Production Assets: Data Management
The verification and back-up of data, including original camera files (OCF) and audio, throughout a workflow is crucial. Data loss can mean losing significant investment both in planning and shooting. Our requirements are designed to help minimize costly incidents during production.
There are multiple ways to manage your data backup and verification workflow. Below are critical requirements.
3 : 2 : 1 Back-Up Rule
- Hold at least 3 copies of all Original Camera Footage (OCF) and audio at all times.
- Store the copies on at least 2 different types of media.
- Maintain at least 1 backup offsite.
- 3 copies:
- Camera Media
- RAID 1, 5, 6 or 10
- 2 types of media:
- RAID 1, 5, 6 or 10
- 1 different location (geographic separation):
- One copy of media at the Production House and one copy of media at the Post House.
Please Note: RAID must be connected to computer by a hardware RAID controller. Software based RAID should not be used.
Acceptable Final Archival Formats
- LTO tapes (LTO6, LTO7, LTO8; written in LTFS format).
- Netflix's Content Hub (cloud storage).
- High-Speed RAID(1/5/6/10)-protected external hard drive. (Pending Netflix Approval)
Please Note: RAID 0 is only acceptable for temporary transfer/shuttle drives, and not for backup purposes.
- Camera footage must be visually inspected for possible recording or data transfer issues, referencing camera reports with scene/take information and script notes.
- Visual check is ideally done at real time playback, if possible.
- Visual QC should be performed at a minimum image resolution of 3840x2160 in order to best identify visual artifacts (e.g. dead pixels, moire, etc.)
- When editorial proxies created from the original camera footage are available, a visual verification is required to ensure that all scenes/takes are transferred and accounted for.
What are checksums?
A checksum is like a digital fingerprint of a file -- it is used to identify any type of file as if you were taking its fingerprint.
To generate a checksum, software reads the data from the file and pushes it through an algorithm. This process looks at the actual digital bits (1’s and 0’s) making up the file and spits out a value, typically referred to as a hash. Hashes are represented as a string of numbers and letters. For example, the MD5 hash of the word “checksum” is:
Checksums are incredibly valuable for detecting the slightest change in a file, which can occur at any point during transfer or storage. For example, if a movie file is corrupted during an upload from a hard drive to a server, the checksum of the copied file would differ from the checksum of the original movie file -- even if a single bit is off. This comparison is referred to as checksum verification.
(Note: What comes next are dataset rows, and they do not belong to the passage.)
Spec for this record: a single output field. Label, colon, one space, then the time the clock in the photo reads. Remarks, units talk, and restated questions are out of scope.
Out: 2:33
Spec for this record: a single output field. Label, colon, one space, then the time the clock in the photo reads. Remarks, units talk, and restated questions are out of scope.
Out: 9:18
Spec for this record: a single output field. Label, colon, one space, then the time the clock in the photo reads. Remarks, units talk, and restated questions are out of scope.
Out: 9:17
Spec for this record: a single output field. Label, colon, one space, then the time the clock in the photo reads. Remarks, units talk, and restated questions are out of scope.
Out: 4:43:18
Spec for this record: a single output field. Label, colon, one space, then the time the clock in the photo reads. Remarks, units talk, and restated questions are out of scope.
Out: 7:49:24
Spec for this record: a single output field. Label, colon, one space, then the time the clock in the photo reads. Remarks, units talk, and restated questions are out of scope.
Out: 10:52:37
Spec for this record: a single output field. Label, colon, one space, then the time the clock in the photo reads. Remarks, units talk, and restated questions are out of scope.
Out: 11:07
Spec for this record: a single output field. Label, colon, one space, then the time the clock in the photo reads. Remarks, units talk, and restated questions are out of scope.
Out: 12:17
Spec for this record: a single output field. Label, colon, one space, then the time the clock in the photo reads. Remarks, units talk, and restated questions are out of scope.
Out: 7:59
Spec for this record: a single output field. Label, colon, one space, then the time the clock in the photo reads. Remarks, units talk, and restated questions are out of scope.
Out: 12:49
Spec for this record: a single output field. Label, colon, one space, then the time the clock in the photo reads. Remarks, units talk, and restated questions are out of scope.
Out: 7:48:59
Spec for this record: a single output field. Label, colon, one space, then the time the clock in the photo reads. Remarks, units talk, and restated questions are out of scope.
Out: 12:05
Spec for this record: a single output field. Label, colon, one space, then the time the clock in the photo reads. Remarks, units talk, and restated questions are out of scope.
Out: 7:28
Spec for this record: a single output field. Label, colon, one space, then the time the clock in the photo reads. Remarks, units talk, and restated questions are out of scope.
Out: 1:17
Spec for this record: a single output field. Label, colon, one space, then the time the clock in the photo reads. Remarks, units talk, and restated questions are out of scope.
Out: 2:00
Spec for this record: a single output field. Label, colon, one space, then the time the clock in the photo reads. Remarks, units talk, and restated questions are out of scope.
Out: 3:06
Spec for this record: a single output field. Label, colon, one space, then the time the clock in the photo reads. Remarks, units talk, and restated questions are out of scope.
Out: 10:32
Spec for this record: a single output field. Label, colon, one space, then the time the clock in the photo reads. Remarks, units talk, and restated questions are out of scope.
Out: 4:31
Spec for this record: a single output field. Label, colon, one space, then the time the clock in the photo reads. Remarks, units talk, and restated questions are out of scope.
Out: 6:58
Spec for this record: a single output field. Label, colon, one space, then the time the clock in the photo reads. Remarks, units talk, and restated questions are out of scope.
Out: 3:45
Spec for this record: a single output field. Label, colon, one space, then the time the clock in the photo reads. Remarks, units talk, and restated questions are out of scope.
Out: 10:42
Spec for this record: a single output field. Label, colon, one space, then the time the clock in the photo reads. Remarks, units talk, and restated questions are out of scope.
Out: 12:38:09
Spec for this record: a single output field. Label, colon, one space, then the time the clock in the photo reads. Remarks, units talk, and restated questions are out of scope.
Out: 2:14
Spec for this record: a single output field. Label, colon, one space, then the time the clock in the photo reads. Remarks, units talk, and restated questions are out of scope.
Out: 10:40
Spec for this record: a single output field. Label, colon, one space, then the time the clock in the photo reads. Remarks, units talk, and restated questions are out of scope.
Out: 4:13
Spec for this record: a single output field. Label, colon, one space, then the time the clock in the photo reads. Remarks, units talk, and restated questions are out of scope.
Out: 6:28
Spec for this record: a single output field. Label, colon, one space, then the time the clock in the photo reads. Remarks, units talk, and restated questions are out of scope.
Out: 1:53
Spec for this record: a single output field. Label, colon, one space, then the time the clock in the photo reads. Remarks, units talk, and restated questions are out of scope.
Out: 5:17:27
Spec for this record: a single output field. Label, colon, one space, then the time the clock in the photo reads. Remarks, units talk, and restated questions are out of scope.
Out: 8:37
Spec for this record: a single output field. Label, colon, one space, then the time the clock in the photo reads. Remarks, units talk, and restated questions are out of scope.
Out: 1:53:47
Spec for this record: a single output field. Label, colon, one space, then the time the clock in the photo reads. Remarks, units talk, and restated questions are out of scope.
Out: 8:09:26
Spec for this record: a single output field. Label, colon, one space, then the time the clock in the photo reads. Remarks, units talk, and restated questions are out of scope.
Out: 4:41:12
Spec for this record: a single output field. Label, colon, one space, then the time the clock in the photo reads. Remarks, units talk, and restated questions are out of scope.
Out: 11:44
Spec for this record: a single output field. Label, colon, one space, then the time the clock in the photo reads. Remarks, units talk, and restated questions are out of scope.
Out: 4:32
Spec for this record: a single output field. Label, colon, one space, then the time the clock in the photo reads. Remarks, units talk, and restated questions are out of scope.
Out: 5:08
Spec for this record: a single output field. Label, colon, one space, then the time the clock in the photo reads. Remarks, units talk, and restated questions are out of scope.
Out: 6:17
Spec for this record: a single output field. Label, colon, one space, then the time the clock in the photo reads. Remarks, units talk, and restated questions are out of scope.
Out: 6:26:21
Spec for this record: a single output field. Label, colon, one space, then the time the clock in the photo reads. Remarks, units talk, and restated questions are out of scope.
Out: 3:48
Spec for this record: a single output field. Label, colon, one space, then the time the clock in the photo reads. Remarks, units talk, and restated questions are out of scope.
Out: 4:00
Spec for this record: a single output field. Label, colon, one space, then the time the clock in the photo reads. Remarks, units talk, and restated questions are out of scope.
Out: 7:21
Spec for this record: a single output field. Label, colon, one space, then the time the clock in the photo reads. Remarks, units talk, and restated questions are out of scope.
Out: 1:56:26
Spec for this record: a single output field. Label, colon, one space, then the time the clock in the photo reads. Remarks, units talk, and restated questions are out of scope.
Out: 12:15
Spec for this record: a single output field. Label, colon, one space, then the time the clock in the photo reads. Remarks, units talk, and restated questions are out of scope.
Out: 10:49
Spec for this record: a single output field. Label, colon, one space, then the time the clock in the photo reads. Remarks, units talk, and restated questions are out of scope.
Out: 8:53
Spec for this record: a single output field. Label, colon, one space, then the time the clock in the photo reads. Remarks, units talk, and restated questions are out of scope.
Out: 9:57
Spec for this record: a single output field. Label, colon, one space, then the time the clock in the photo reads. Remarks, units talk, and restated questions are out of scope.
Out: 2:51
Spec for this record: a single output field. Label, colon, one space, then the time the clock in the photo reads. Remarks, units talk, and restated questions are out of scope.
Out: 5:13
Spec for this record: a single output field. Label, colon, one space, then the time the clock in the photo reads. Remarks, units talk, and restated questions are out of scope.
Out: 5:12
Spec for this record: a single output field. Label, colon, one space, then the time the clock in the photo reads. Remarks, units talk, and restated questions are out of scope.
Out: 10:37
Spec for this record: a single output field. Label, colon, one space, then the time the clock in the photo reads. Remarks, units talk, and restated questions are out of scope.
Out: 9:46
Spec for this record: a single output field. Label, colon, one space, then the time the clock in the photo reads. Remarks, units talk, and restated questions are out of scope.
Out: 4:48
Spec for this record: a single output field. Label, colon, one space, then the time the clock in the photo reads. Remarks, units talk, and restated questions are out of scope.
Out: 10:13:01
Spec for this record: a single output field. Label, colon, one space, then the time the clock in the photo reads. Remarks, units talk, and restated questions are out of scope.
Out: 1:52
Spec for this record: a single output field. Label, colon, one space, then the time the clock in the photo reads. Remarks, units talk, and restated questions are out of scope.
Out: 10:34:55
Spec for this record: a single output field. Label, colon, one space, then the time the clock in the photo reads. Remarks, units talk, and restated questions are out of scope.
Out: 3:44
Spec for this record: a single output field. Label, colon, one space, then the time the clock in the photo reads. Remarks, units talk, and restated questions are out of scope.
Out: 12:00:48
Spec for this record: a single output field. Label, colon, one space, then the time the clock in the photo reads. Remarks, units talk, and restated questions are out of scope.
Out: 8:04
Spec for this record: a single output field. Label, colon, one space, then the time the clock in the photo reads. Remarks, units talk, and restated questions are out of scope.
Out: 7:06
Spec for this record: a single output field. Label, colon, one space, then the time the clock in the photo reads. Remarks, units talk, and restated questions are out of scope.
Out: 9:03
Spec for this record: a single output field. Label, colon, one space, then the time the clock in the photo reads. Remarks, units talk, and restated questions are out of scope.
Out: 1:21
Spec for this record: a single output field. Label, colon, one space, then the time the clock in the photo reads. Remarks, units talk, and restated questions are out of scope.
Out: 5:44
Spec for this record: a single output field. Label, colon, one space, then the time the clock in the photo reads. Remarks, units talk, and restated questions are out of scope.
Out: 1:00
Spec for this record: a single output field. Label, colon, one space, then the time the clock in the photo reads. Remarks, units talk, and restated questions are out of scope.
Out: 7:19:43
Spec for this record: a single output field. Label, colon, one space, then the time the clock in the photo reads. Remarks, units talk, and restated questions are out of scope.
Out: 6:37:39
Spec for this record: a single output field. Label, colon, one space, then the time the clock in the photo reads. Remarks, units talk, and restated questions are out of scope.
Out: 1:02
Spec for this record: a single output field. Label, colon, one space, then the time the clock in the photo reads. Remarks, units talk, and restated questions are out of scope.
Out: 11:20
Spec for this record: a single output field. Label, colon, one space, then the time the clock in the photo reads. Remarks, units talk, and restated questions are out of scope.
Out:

Checksum Verification Overview
In filmmaking practice, checksums are used to ensure the original camera media is completely unaltered in its journey from the camera all the way to final delivery and archival. The “hero checksums” are initially generated for the footage directly recorded by the camera. Whenever the media is transferred, such as from a camera card to a hard drive, a verification process runs the same checksum algorithm on the copied files. The verification cross-checks the results with the hero checksums. If these all match, then then the copied media is considered to be successfully verified.
Netflix-Supported Checksum Types
Netflix currently supports a few checksum types for delivery. Different checksum algorithms, or hash functions, generate different types of checksums. A hash function reads in data of any size and calculates the hash based on the file’s data.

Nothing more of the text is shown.